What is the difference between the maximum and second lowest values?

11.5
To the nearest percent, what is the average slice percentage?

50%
----
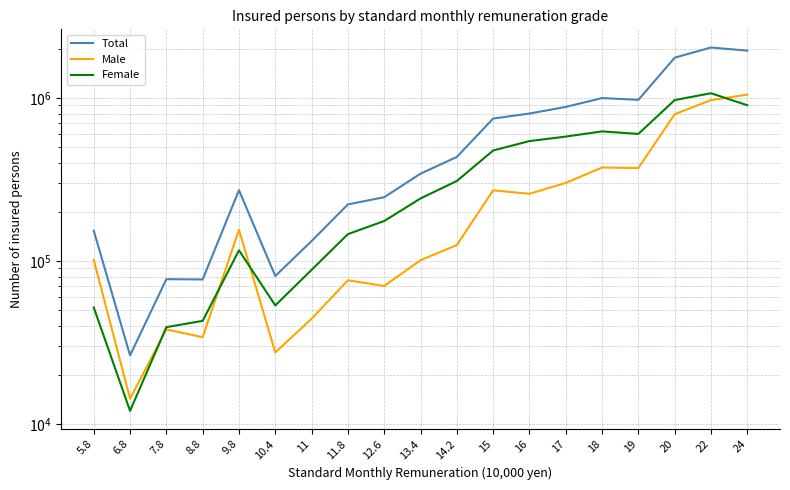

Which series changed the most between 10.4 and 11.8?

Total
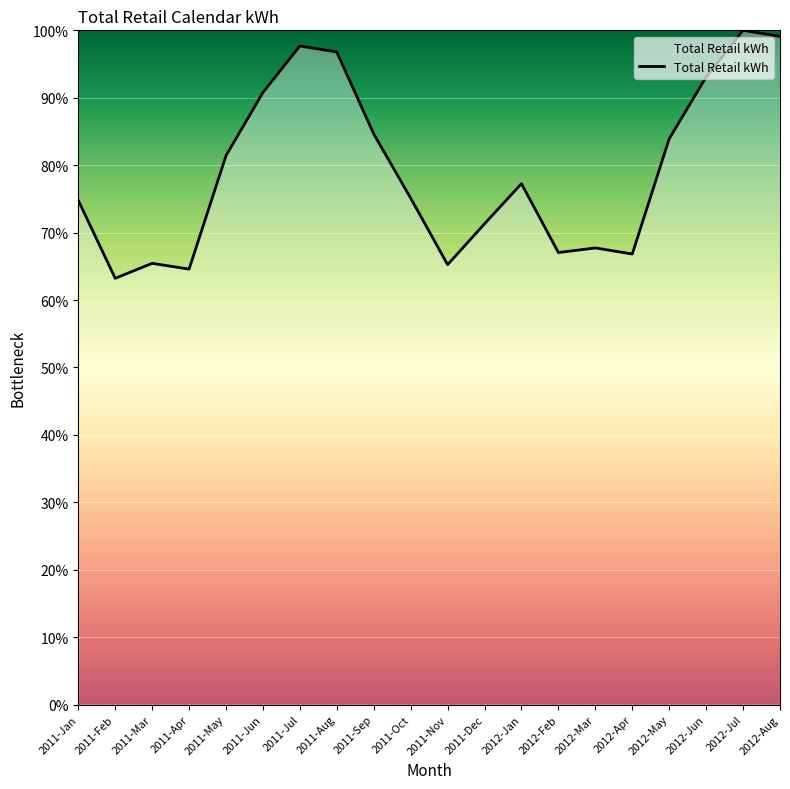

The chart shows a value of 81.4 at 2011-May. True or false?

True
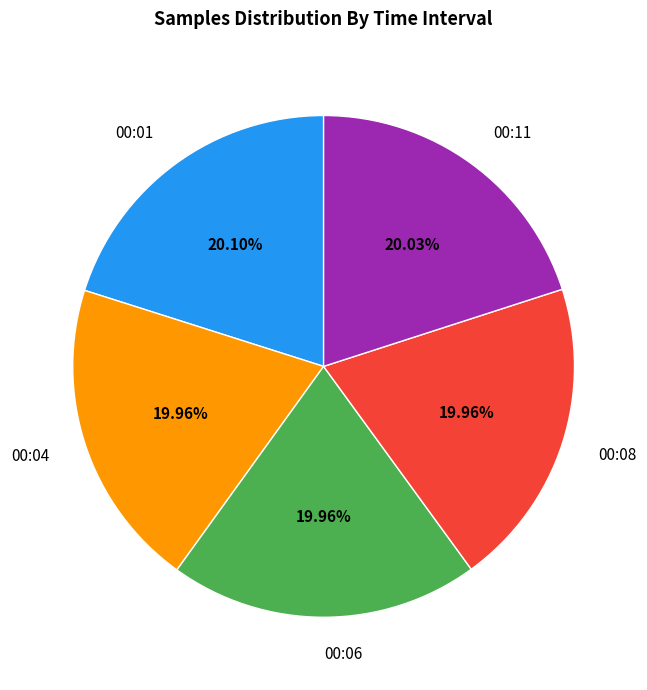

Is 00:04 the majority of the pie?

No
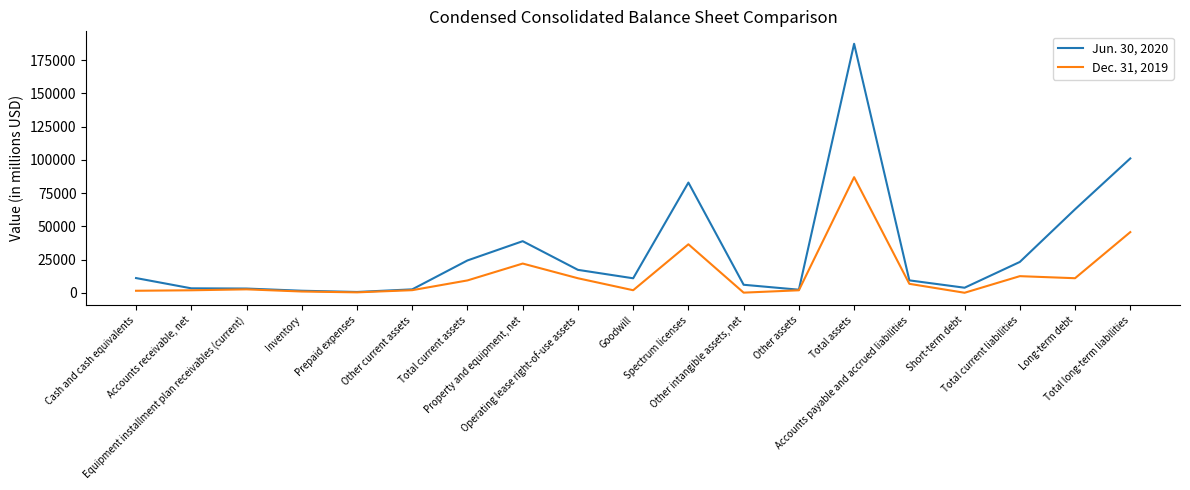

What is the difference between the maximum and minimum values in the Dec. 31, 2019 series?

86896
----
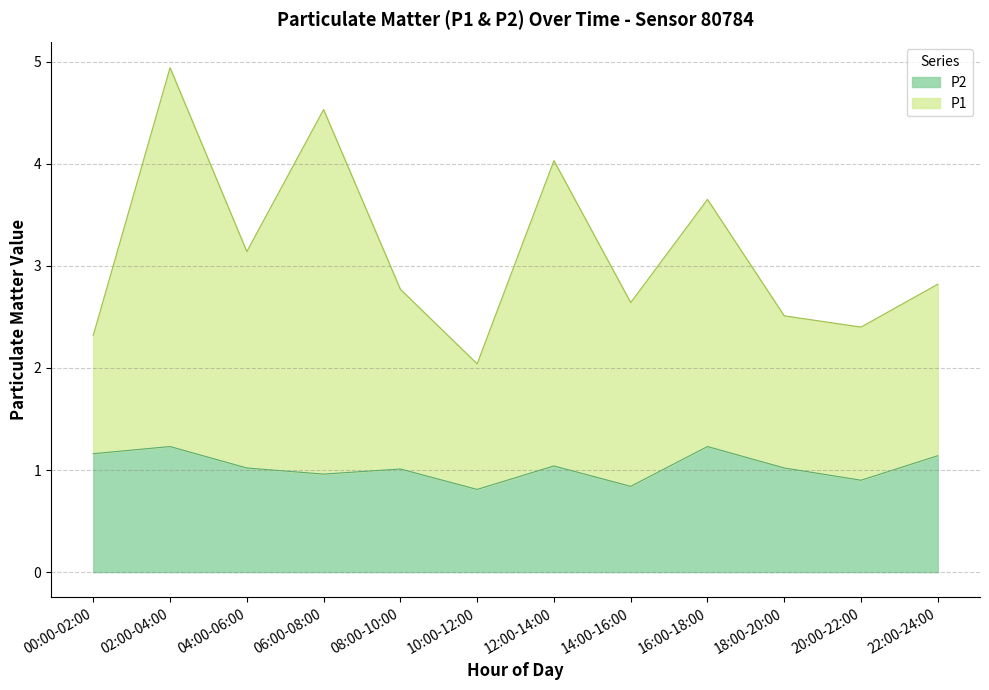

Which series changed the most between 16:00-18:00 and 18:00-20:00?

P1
----
## Work task
Give back the data from the line containing "The chart shows" down through the line containing "What is the difference between the maximum and minimum", switching "difference" to "gap" and leaving everything else unchanged. Leave the pictures out.

## Solution
The chart shows a value of 81.4 at 2011-May. True or false?

True

Is 00:04 the majority of the pie?

No

What is the gap between the maximum and minimum values in the Dec. 31, 2019 series?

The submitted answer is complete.